Simulation-based model for the optimization of machining parameters in a metal-cutting operation

To achieve a certain measurable performance in cutting machines, the machine parameters need to be optimized. Several constraints determine the possible values that these parameters can take. Although parameters are usually assumed to be deterministic, in practice, it is common to find variations on the characteristics of the products or the processes. Modeling machining parameters as stochastic factors provides a more realistic representation of cutting operations. Moreover, multiple operational objectives are of interest, in many real situations, these multiple objectives are conflicting. Consequently, the problem of setting the parameters becomes a trade-off situation. This paper presents a novel Simulation-based Multi-Objective Optimization (SimMOpt) solution procedure.
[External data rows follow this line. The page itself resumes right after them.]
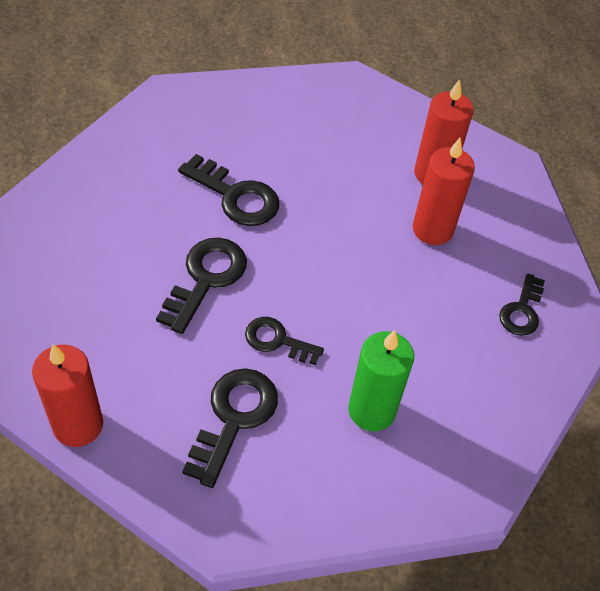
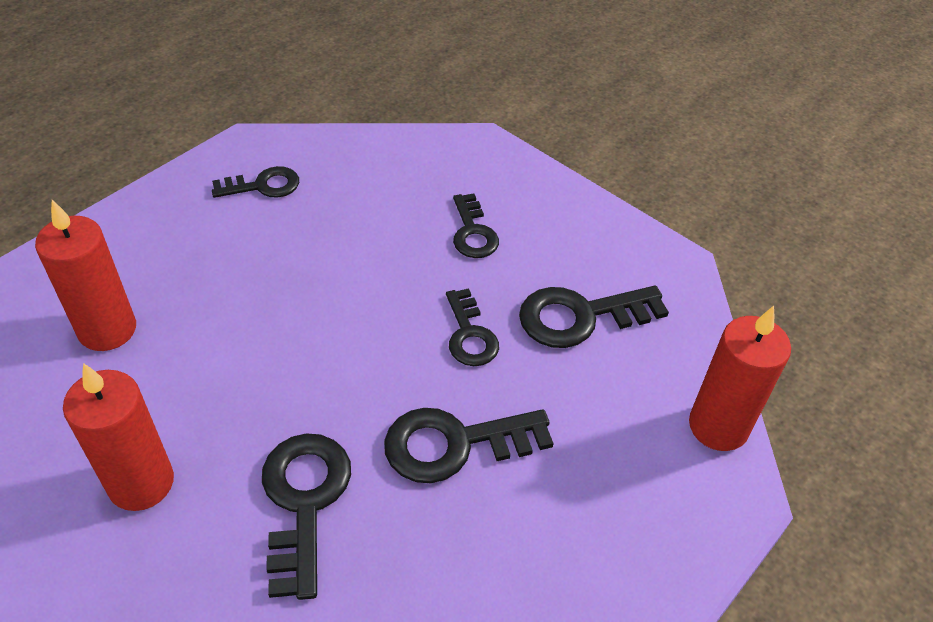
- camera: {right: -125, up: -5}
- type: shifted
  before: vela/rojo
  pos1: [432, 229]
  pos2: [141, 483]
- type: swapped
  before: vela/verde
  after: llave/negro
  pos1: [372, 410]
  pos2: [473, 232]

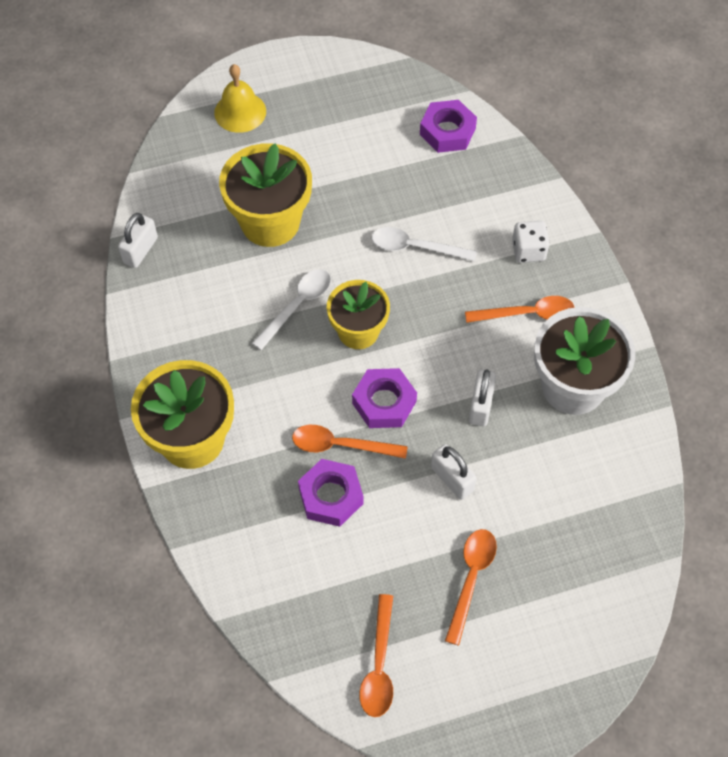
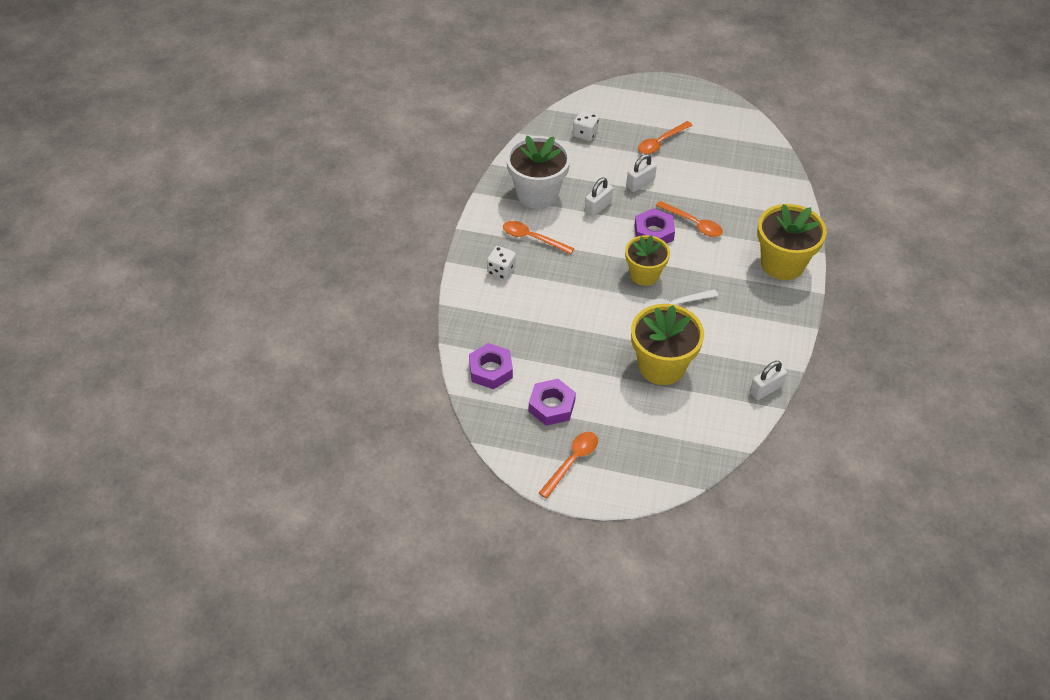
- camera: {right: -150, up: -10}
- type: shifted
  before: tuerca/morado
  pos1: [331, 496]
  pos2: [552, 406]
- type: shifted
  before: cuchara/naranja
  pos1: [379, 665]
  pos2: [572, 461]
- type: new
  after: dado/blanco
  pos2: [585, 134]
- type: rotated
  before: candado/blanco
  pos1: [452, 479]
  pos2: [640, 183]
  turn: 60
- type: gone
  before: campana/amarillo
  pos1: [240, 112]
- type: gone
  before: cuchara/blanco
  pos1: [415, 247]

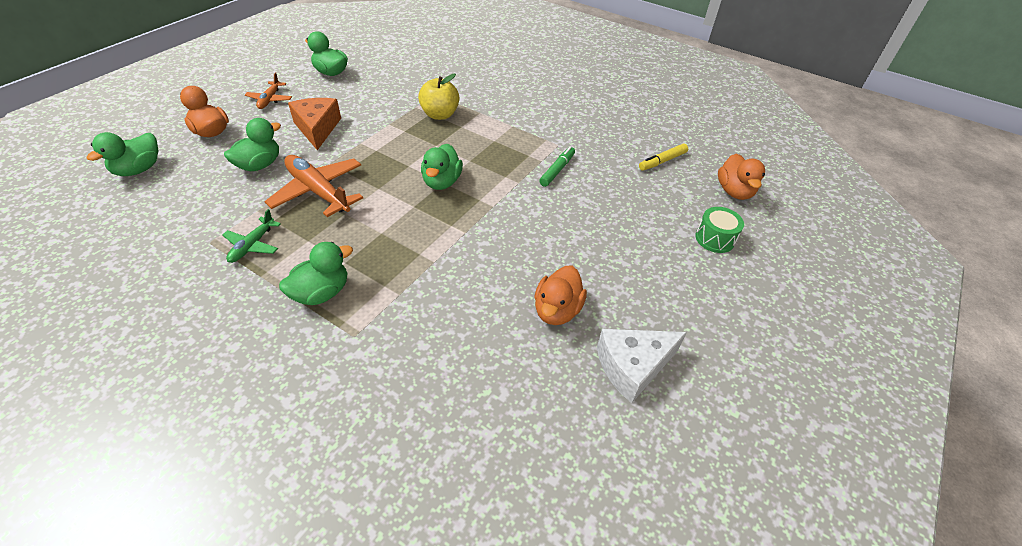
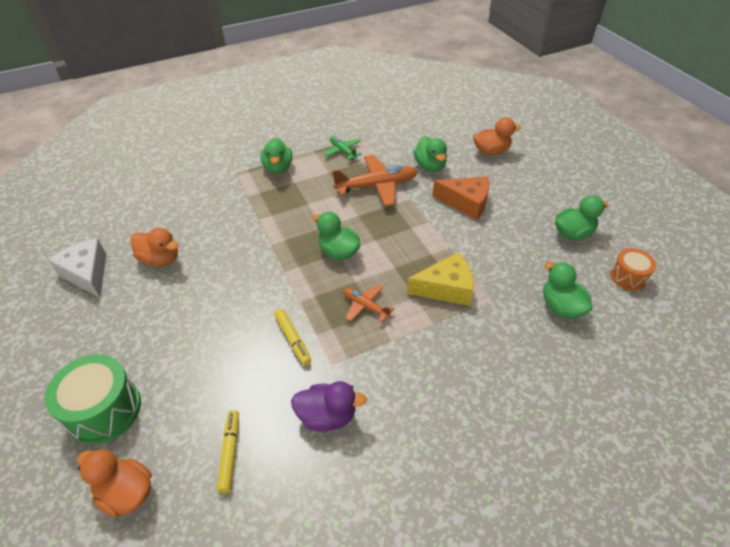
- camera: {right: 125, up: 0}
- type: scaled
  before: tambor/verde
  pos1: [714, 239]
  pos2: [104, 410]
  scale: 1.68
- type: rotated
  before: queso/blanco
  pos1: [633, 366]
  pos2: [87, 274]
  turn: -45
- type: rotated
  before: pato/naranja
  pos1: [557, 310]
  pos2: [160, 259]
  turn: 150
- type: repainted
  before: rotulador/verde
  after: rotulador/amarillo
  pos1: [557, 170]
  pos2: [293, 339]
- type: new
  after: pato/morado
  pos2: [327, 416]
- type: shifted
  before: avión/naranja
  pos1: [270, 100]
  pos2: [365, 306]
- type: swapped
  before: manzana/amarillo
  after: queso/amarillo
  pos1: [440, 115]
  pos2: [446, 288]
- type: shifted
  before: pato/verde
  pos1: [139, 169]
  pos2: [561, 307]
- type: new
  after: tambor/naranja
  pos2: [628, 277]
The procedure is divided into two phases: (1) finding initial solutions and, (2) using a simulated annealing-based method for finding neighboring solutions. In the first phase, non-linear goal programming is used for finding high quality initial solutions. The second phase incorporates Pareto Archive Evolution Strategy (PAES) and hypotheses testing for searching near-optimal solutions for a set of stochastic parameters (i.e., cutting speed, feed rate, and depth of cut) in metal cutting operations. Three objectives are optimized (i.e., operation time, operation cost, and quality of the product). The results from implementing this procedure are analyzed and compared to a baseline methodology based on the Multi-Objective Simulated Annealing (MOSA) algorithm. The analysis demonstrates that the proposed method outperforms the Genetic Algorithm (GA), which was the benchmark algorithm, in terms of the solution quality of all the objectives. More importantly, the solutions from using the SimMOpt procedure outperform those obtained from using an enhanced MOSA-based approach (i.e., 4.71% improvement in the hypervolume approximation).